(Pixel coordinate tracking data)
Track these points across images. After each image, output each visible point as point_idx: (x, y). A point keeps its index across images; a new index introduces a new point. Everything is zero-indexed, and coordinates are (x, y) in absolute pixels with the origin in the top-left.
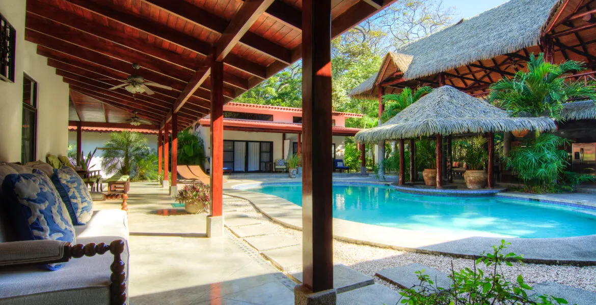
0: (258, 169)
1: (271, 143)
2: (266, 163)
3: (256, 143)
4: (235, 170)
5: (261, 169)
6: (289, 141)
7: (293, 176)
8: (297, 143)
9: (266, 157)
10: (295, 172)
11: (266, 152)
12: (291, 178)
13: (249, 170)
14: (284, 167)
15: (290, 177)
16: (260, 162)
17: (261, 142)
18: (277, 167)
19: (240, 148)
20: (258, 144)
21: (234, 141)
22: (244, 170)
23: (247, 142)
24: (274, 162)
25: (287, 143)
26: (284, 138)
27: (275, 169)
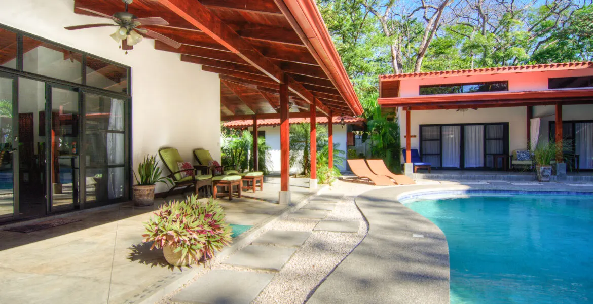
0: (482, 165)
1: (506, 126)
2: (495, 156)
3: (477, 126)
4: (444, 165)
5: (487, 165)
6: (538, 119)
7: (543, 179)
8: (554, 122)
9: (495, 147)
10: (548, 172)
11: (496, 139)
12: (540, 181)
13: (466, 166)
14: (530, 162)
15: (537, 179)
16: (485, 154)
17: (485, 125)
18: (514, 162)
19: (451, 136)
20: (482, 127)
21: (441, 126)
22: (458, 166)
23: (462, 126)
24: (510, 154)
25: (535, 123)
26: (530, 115)
27: (512, 165)
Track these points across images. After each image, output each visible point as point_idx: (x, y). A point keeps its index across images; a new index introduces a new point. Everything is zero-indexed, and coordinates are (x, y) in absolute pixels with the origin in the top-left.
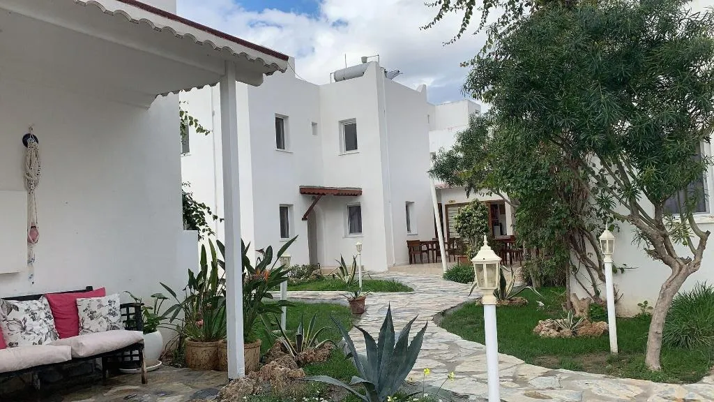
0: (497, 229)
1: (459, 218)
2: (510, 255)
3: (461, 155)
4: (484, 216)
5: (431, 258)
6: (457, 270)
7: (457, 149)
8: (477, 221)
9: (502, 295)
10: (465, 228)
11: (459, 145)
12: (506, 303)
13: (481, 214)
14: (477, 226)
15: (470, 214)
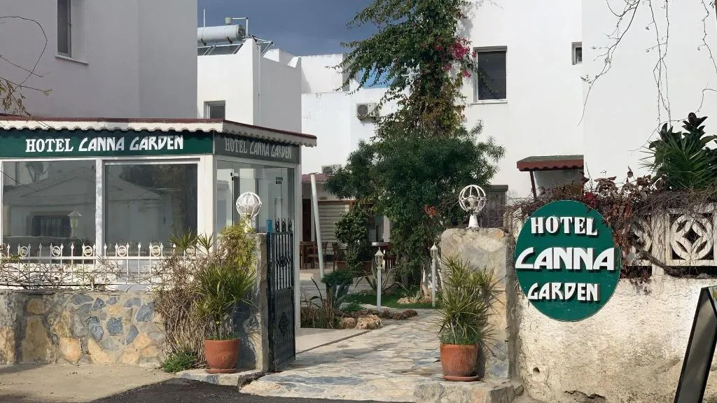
1: (340, 224)
2: (386, 262)
6: (336, 274)
8: (358, 228)
10: (345, 234)
14: (357, 232)
15: (351, 221)
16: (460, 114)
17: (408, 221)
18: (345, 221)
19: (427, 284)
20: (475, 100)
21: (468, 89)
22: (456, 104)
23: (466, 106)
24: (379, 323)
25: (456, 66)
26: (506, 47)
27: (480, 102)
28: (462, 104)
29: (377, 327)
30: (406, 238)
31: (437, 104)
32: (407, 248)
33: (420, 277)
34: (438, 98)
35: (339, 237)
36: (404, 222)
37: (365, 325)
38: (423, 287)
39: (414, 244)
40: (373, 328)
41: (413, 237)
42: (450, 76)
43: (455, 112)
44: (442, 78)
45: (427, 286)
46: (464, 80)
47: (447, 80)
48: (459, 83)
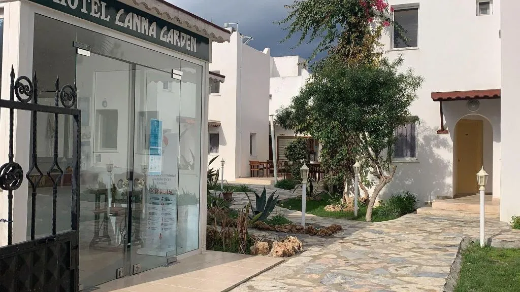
0: (312, 156)
1: (288, 148)
2: (319, 175)
3: (293, 110)
4: (304, 148)
5: (265, 173)
6: (284, 181)
7: (292, 107)
8: (299, 151)
9: (310, 194)
10: (292, 155)
11: (293, 104)
12: (312, 198)
13: (302, 147)
14: (299, 154)
15: (295, 146)
16: (378, 59)
17: (333, 143)
18: (291, 146)
19: (348, 194)
20: (391, 48)
21: (386, 38)
22: (375, 52)
23: (384, 52)
24: (299, 248)
25: (377, 22)
26: (418, 5)
27: (395, 49)
28: (380, 51)
29: (297, 252)
30: (332, 157)
31: (360, 52)
32: (333, 164)
33: (343, 188)
34: (360, 46)
35: (287, 157)
36: (331, 144)
37: (280, 253)
38: (346, 196)
39: (339, 162)
40: (290, 255)
41: (338, 156)
42: (371, 29)
43: (374, 58)
44: (364, 31)
45: (348, 195)
46: (382, 32)
47: (369, 32)
48: (378, 35)
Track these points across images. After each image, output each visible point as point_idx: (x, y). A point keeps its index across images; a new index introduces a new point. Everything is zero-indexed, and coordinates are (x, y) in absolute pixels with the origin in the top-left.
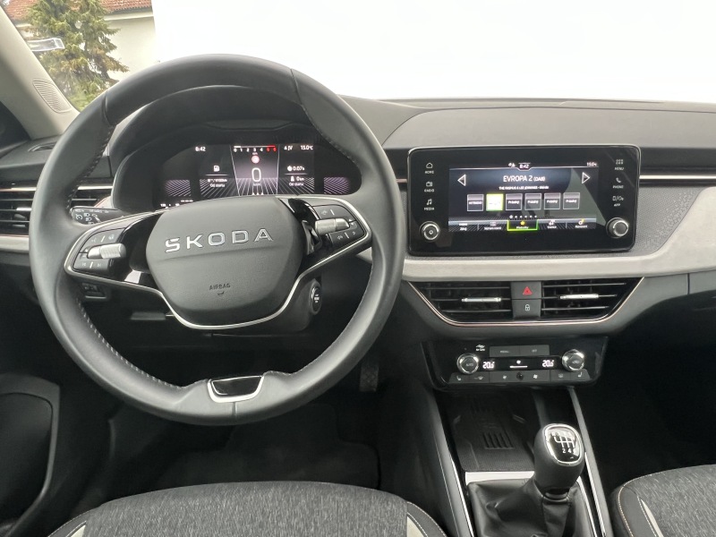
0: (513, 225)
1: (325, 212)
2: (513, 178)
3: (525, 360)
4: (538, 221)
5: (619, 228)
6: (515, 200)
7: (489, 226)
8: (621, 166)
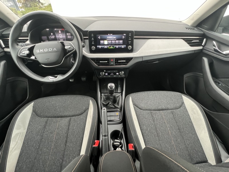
0: (110, 47)
1: (67, 45)
2: (109, 37)
3: (113, 73)
4: (115, 46)
5: (130, 48)
6: (110, 42)
7: (105, 47)
8: (130, 35)
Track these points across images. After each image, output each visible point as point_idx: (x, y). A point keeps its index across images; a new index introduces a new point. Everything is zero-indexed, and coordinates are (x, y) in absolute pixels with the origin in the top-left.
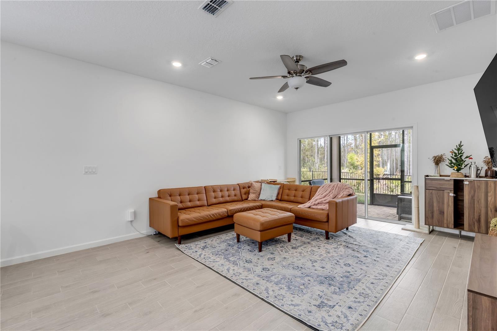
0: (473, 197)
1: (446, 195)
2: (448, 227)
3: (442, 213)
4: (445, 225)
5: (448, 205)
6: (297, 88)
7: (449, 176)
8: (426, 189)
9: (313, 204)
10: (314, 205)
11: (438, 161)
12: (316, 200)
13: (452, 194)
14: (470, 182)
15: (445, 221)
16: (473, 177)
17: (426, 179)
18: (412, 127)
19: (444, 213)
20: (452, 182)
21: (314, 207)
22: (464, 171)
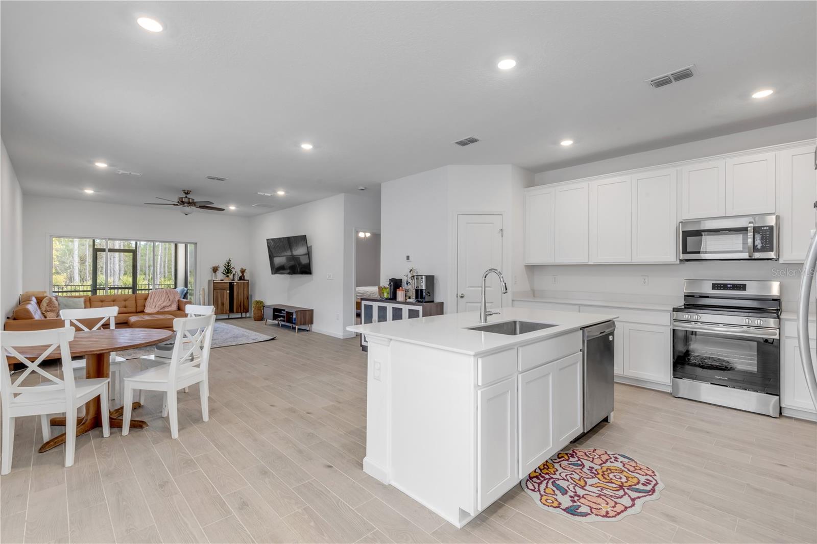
0: (238, 293)
1: (225, 292)
2: (226, 313)
3: (223, 304)
4: (225, 312)
5: (226, 299)
6: (186, 215)
7: (223, 280)
8: (214, 290)
9: (159, 309)
10: (161, 309)
11: (215, 270)
12: (160, 305)
13: (228, 292)
14: (237, 283)
15: (225, 310)
16: (236, 280)
17: (214, 283)
18: (196, 243)
19: (224, 304)
20: (228, 284)
21: (162, 310)
22: (231, 276)
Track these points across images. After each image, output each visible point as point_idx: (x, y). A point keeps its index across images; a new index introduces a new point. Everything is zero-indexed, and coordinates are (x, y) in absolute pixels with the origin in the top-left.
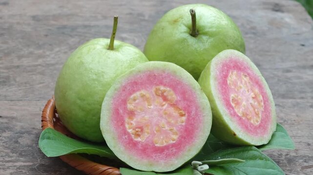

- _To do_
Rewrite the whole listing above, changing every "absolute pixels" to "raw pixels" and keeping everything else the same. Leave the pictures out.

- _Task output_
Track these points across images. After each image, output each visible point as point_idx: (x, y). A point keeps its index across images; a new index introduces a new point. Everything is zero-indexed, and coordinates are (x, y) in raw pixels with the origin in the top-left.
0: (258, 169)
1: (271, 143)
2: (266, 163)
3: (256, 143)
4: (235, 170)
5: (261, 169)
6: (289, 141)
7: (293, 176)
8: (297, 143)
9: (266, 157)
10: (295, 172)
11: (266, 152)
12: (291, 178)
13: (249, 170)
14: (284, 167)
15: (290, 177)
16: (260, 162)
17: (261, 142)
18: (277, 167)
19: (240, 148)
20: (258, 144)
21: (234, 141)
22: (244, 170)
23: (247, 142)
24: (274, 162)
25: (287, 143)
26: (284, 138)
27: (275, 169)
0: (482, 165)
1: (506, 126)
2: (495, 156)
3: (477, 126)
4: (444, 165)
5: (487, 165)
6: (538, 119)
7: (543, 179)
8: (554, 122)
9: (495, 147)
10: (548, 172)
11: (496, 139)
12: (540, 181)
13: (466, 166)
14: (530, 162)
15: (537, 179)
16: (485, 154)
17: (485, 125)
18: (514, 162)
19: (451, 136)
20: (482, 127)
21: (441, 126)
22: (458, 166)
23: (462, 126)
24: (510, 154)
25: (535, 123)
26: (530, 115)
27: (512, 165)
Track these points across images. After each image, output each visible point as point_idx: (x, y). A point keeps its index across images; a new index introduces a new point. Everything is zero-indexed, and coordinates are (x, y) in raw pixels with the origin in the top-left.
0: (497, 229)
1: (459, 218)
2: (510, 255)
3: (461, 155)
4: (484, 216)
5: (431, 258)
6: (457, 270)
7: (457, 149)
8: (477, 221)
9: (502, 295)
10: (465, 228)
11: (459, 145)
12: (506, 303)
13: (481, 214)
14: (477, 226)
15: (470, 214)
1: (340, 224)
2: (386, 262)
6: (336, 274)
8: (358, 228)
10: (345, 234)
14: (357, 232)
15: (351, 221)
16: (460, 114)
17: (408, 221)
18: (345, 221)
19: (427, 284)
20: (475, 100)
21: (468, 89)
22: (456, 104)
23: (466, 106)
24: (379, 323)
25: (456, 66)
26: (506, 47)
27: (480, 102)
28: (462, 104)
29: (377, 327)
30: (406, 238)
31: (437, 104)
32: (407, 248)
33: (420, 277)
34: (438, 98)
35: (339, 237)
36: (404, 222)
37: (365, 325)
38: (423, 287)
39: (414, 244)
40: (373, 328)
41: (413, 237)
42: (450, 76)
43: (455, 112)
44: (442, 78)
45: (427, 286)
46: (464, 80)
47: (447, 80)
48: (459, 83)
0: (312, 156)
1: (288, 148)
2: (319, 175)
3: (293, 110)
4: (304, 148)
5: (265, 173)
6: (284, 181)
7: (292, 107)
8: (299, 151)
9: (310, 194)
10: (292, 155)
11: (293, 104)
12: (312, 198)
13: (302, 147)
14: (299, 154)
15: (295, 146)
16: (378, 59)
17: (333, 143)
18: (291, 146)
19: (348, 194)
20: (391, 48)
21: (386, 38)
22: (375, 52)
23: (384, 52)
24: (299, 248)
25: (377, 22)
26: (418, 5)
27: (395, 49)
28: (380, 51)
29: (297, 252)
30: (332, 157)
31: (360, 52)
32: (333, 164)
33: (343, 188)
34: (360, 46)
35: (287, 157)
36: (331, 144)
37: (280, 253)
38: (346, 196)
39: (339, 162)
40: (290, 255)
41: (338, 156)
42: (371, 29)
43: (374, 58)
44: (364, 31)
45: (348, 195)
46: (382, 32)
47: (369, 32)
48: (378, 35)
Track these points across images. After each image, output each visible point as point_idx: (x, y). A point keeps its index across images; a new index introduces a new point. Everything is zero-indexed, and coordinates are (x, y) in raw pixels with the origin in the top-left.
0: (513, 225)
1: (325, 212)
2: (513, 178)
3: (525, 360)
4: (538, 221)
5: (619, 228)
6: (515, 200)
7: (489, 226)
8: (621, 166)
0: (110, 47)
1: (67, 45)
2: (109, 37)
3: (113, 73)
4: (115, 46)
5: (130, 48)
6: (110, 42)
7: (105, 47)
8: (130, 35)
Track these points across images. After each image, output each visible point as point_idx: (x, y). A point keeps its index across images; a new index introduces a new point. Everything is zero-indexed, and coordinates are (x, y) in raw pixels with the origin in the top-left.
0: (473, 197)
1: (446, 195)
2: (448, 227)
3: (442, 213)
4: (445, 225)
5: (448, 205)
6: (297, 88)
7: (449, 176)
8: (426, 189)
9: (313, 204)
10: (314, 205)
11: (438, 161)
12: (316, 200)
13: (452, 194)
14: (470, 182)
15: (445, 221)
16: (473, 177)
17: (426, 179)
18: (412, 127)
19: (444, 213)
20: (452, 182)
21: (314, 207)
22: (464, 171)
0: (238, 293)
1: (225, 292)
2: (226, 313)
3: (223, 304)
4: (225, 312)
5: (226, 299)
6: (186, 215)
7: (223, 280)
8: (214, 290)
9: (159, 309)
10: (161, 309)
11: (215, 270)
12: (160, 305)
13: (228, 292)
14: (237, 283)
15: (225, 310)
16: (236, 280)
17: (214, 283)
18: (196, 243)
19: (224, 304)
20: (228, 284)
21: (162, 310)
22: (231, 276)
Track these points across images. After each image, output each visible point as point_idx: (x, y). A point keeps its index across images; a new index introduces a new point. Everything is zero-indexed, and coordinates are (x, y) in raw pixels with the origin in the top-left.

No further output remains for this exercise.